Pew To Bring National Data, Expertise To Jax Pension Discussions

Sep 13, 2013

Pew Charitable Trusts Sr. Researcher David Draine
Credit Pew Charitable Trusts

At a meeting next Monday morning, the Jacksonville Retirement Reform Task Force will welcome the analysis of researchers from the Pew Charitable Trusts of the state of the city’s pension system.

In July, the Jacksonville City Council rejected a pension reform plan proposed by Mayor Alvin Brown.

This week the Jacksonville Civic Council introduced a proposal for the city to borrow up to $1 billion to meet their pension obligations.

David Draine, senior researcher with Pew, will be at the task force meeting Monday. Draine said Pew has been researching public pension funds for about the last six years. 

“When these are managed well, in a sustainable way, that bill gets paid when the promise gets made,” he said. “What we’ve seen in a number of cities and state is either contributions aren’t made to these plans, the plans take on risks that they can’t handle, or they raise benefits without paying for them.”
 
“That’s where you see these major funding gaps, you see cities and states rack up substantial pension debt.”
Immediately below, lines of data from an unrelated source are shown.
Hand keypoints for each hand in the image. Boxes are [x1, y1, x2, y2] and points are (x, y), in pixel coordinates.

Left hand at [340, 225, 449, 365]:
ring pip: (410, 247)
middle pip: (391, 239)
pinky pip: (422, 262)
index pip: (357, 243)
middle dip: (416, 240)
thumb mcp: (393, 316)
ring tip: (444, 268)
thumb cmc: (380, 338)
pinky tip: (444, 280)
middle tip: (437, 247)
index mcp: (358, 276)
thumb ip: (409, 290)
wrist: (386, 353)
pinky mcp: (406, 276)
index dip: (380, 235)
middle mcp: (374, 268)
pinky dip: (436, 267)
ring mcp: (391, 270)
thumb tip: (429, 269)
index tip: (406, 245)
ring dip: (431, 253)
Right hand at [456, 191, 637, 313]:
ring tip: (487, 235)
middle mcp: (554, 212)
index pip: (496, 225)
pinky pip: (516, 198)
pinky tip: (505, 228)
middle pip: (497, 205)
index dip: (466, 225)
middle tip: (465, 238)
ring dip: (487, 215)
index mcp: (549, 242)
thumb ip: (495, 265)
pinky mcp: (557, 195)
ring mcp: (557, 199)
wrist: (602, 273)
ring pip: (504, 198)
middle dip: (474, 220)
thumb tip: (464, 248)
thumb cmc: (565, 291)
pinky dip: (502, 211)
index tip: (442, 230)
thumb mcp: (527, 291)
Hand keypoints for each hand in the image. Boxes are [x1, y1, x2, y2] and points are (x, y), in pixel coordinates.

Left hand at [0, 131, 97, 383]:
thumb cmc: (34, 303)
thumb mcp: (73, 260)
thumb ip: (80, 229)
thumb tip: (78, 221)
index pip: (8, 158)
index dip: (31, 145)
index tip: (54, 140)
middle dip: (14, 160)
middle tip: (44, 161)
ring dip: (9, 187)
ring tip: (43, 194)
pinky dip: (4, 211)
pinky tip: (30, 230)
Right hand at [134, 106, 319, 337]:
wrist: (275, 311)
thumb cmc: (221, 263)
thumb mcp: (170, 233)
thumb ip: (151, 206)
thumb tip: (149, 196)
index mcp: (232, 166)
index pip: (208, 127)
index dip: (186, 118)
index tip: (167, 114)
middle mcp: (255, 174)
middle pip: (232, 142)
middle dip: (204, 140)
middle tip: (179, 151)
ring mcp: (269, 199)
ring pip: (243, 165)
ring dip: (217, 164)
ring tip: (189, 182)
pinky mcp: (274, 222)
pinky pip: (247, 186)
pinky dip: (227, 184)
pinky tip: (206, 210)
Draine said that as part of their research Pew has been monitoring cities and states who have started pension reform discussions, and that Pew contacted Jacksonville officials as a part of that monitoring. Part of what the organization will do is compare pension data from Jacksonville with numbers from other cities across the country.

“There’s no one size fits all solution,” Draine said. “Any good plan is going to meet the needs and match the goals of local leaders and local stakeholders.”

When asked about the Jacksonville Civic Council’s proposal, Draine said it would be “premature” to give preference to any one solution before discussing the issues with local leaders.

“Before we get to the point of identifying any solutions, an important piece of this is listening to stakeholders and having an open and inclusive process,” he said.

Monday’s meetings will continue that process, and Draine hopes part of the conversation will be identifying what the city wants to accomplish.

“Having a sense of what are our goals for retirement security and what can we afford to put into these retirement systems,” he said of the upcoming discussion. The meeting is scheduled to being at 9 a.m.